One of the most widely circulated stories in blues history is composer-musician W.C. Handy’s account of his “enlightenment” in Cleveland, Miss., c. 1903, when he witnessed a ragged local musical trio being showered with coins. In his autobiography, “Father of the Blues,” published in 1941, he described the trio’s music as “a kind of stuff that has long been associated with cane rows and levee camps.” But the Broadway hits that his orchestra of trained professional musicians performed had elicited no such monetary response from the same crowd.
“Then,” Handy wrote, “I saw the beauty of primitive music… My idea of what constitutes music was changed by the sight of that silver money cascading around the splay feet of a Mississippi string band. That night a composer was born, an American composer… I began immediately to work on this type of music.” Using what he had heard in Cleveland and elsewhere in the Delta, Handy went on to become the most acclaimed figure in publishing and popularizing blues music nationwide, famed for “St. Louis Blues,” “Memphis Blues,” “Yellow Dog Blues” and many others.
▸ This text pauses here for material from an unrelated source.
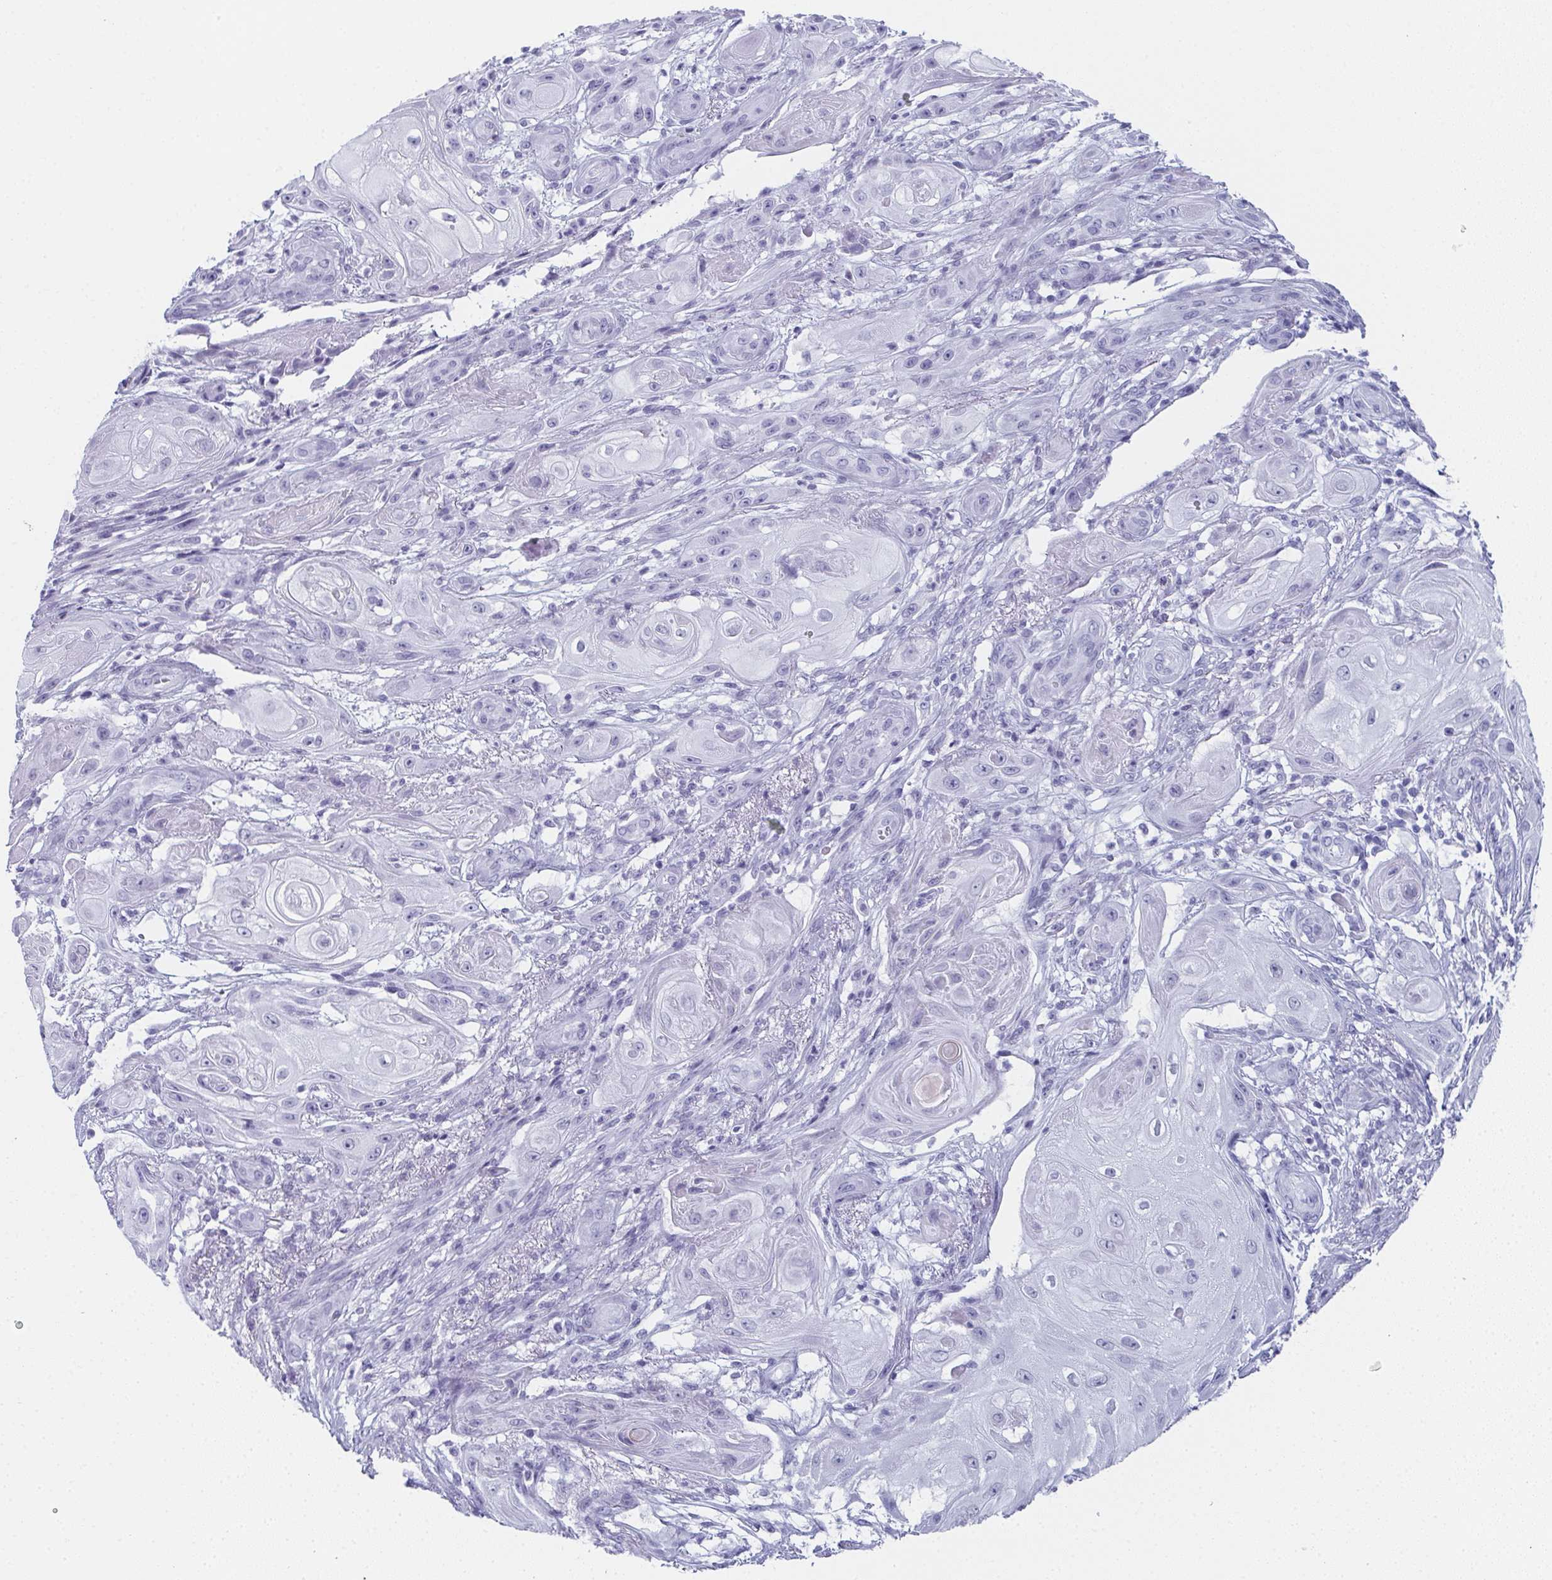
{"staining": {"intensity": "negative", "quantity": "none", "location": "none"}, "tissue": "skin cancer", "cell_type": "Tumor cells", "image_type": "cancer", "snomed": [{"axis": "morphology", "description": "Squamous cell carcinoma, NOS"}, {"axis": "topography", "description": "Skin"}], "caption": "IHC of skin cancer (squamous cell carcinoma) demonstrates no expression in tumor cells. (DAB immunohistochemistry (IHC) visualized using brightfield microscopy, high magnification).", "gene": "PYCR3", "patient": {"sex": "male", "age": 62}}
The site of the courthouse dance was honored with a State of Mississippi historical marker in 1997 and will now be celebrated again with an official Mississippi Blues Trail marker. The event will be filmed for a documentary about Handy being produced by Joanne Fish.
Research in recent years has unearthed some long-hidden information from the Handy story. Elliott Hurwitz, author of an upcoming book about Handy, shared early manuscript pages of Handy’s book with the Mississippi Blues Trail. In those pages was the name of the musician who led the trio in Cleveland. The name – which was removed from the published version of the book – was Prince McCoy. McCoy lived in Greenville at the time and in addition to performing with a trio, also led an orchestra in subsequent years that probably rivaled that of Handy’s own, performing at dances, fairs and the Ole Miss-Alabama football game that was held for the first and only time in Greenville on November 5, 1910. In the 1920s, McCoy moved to Winston-Salem, North Carolina, and died there in 1968 without ever being acknowledged in print for his role in inspiring Handy.
With over 170 markers, the Mississippi Blues Trail, a program of the Mississippi Development Authority’s Tourism Division, is a museum without walls taking visitors on a musical history journey through Mississippi and beyond. The trail started with the first official marker in Holly Ridge, the resting place of the blues guitarist Charley Patton, and winds its way to sites honoring B.B. King, Muddy Waters, Son House and others. Out-of-state markers are located in Chicago; Memphis; Los Angeles; Muscle Shoals, Alabama; Ferriday, Louisiana; Helena, Arkansas; Rockland, Maine; Grafton, Wisconsin; and Tallahassee, Florida. The first international marker was erected in Notodden, Norway in 2012.